Let’s create another dataframe in which we will show the data of df except the data of 3rd row and 1st column :
df2 = df[-3,-1]
print(df2)
## vec2 vec3 vec4
## 1 R For Prototyping 10
## 2 R For Prototyping 20
## 4 C For Scaleup 40
So, just by puttinge a negative sign (-), we can remove the desired entries of a dataframe.
To delete the 3rd column :
df3 = df[,!names(df) %in% c("vec3")]
print(df3)
## vec1 vec2 vec4
## 1 1 R 10
## 2 2 R 20
## 3 3 Java 30
## 4 4 C 40
To delete the 3rd row :
df4 = df[!df$vec1==3,]
print(df4)
## vec1 vec2 vec3 vec4
## 1 1 R For Prototyping 10
## 2 2 R For Prototyping 20
## 4 4 C For Scaleup 40
When character columns are created in a data frame, they stored as factors.
df[3,1] = 3.1 command changes the value of 3rd row and 1st column to 3.1 in the dataframe df and also changes the datatype of Vec1 from Integer datatype to decimal. But, df[3,3] = "Others" command neither changes the value of 3rd column and 3rd row to Others nor it changes the datatype of Vec3 (A character column) but, rather returns an error.

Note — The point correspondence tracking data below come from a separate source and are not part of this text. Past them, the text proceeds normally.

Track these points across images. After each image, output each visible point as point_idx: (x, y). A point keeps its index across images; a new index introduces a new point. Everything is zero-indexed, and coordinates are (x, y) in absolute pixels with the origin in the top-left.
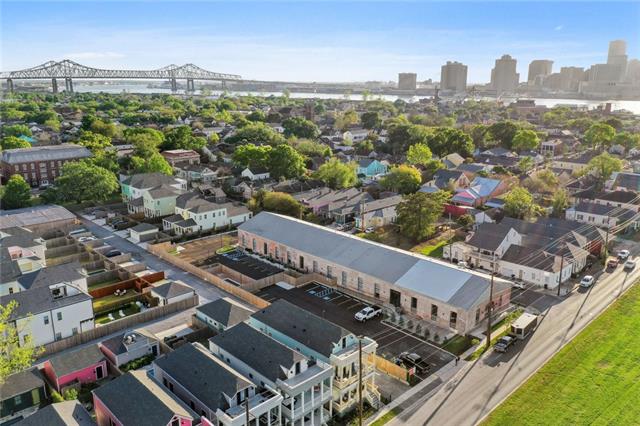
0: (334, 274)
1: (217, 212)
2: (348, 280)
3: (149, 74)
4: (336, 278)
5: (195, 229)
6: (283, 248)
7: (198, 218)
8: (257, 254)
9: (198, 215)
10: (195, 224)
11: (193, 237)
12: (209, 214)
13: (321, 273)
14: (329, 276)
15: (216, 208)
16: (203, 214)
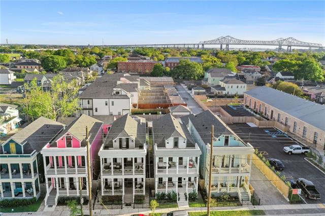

To avoid such factor issue of character columns, we have to pass an additional argument in the data frame command, as follows -:
df=data.frame(vec1,vec2,vec3,stringsAsFactors = FALSE)
print(df)
## vec1 vec2 vec3
## 1 1 R For Prototyping
## 2 2 Python For Prototyping
## 3 3 Java For Scaleup
By default, the stringAsFactors argument is TRUE and that’s why it takes a character column as a factor.
After passing the stringAsFactor argument as FALSE, if we command df[3,3] = "Others" then, the value of 3rd column and 3rd row will be changed to Others.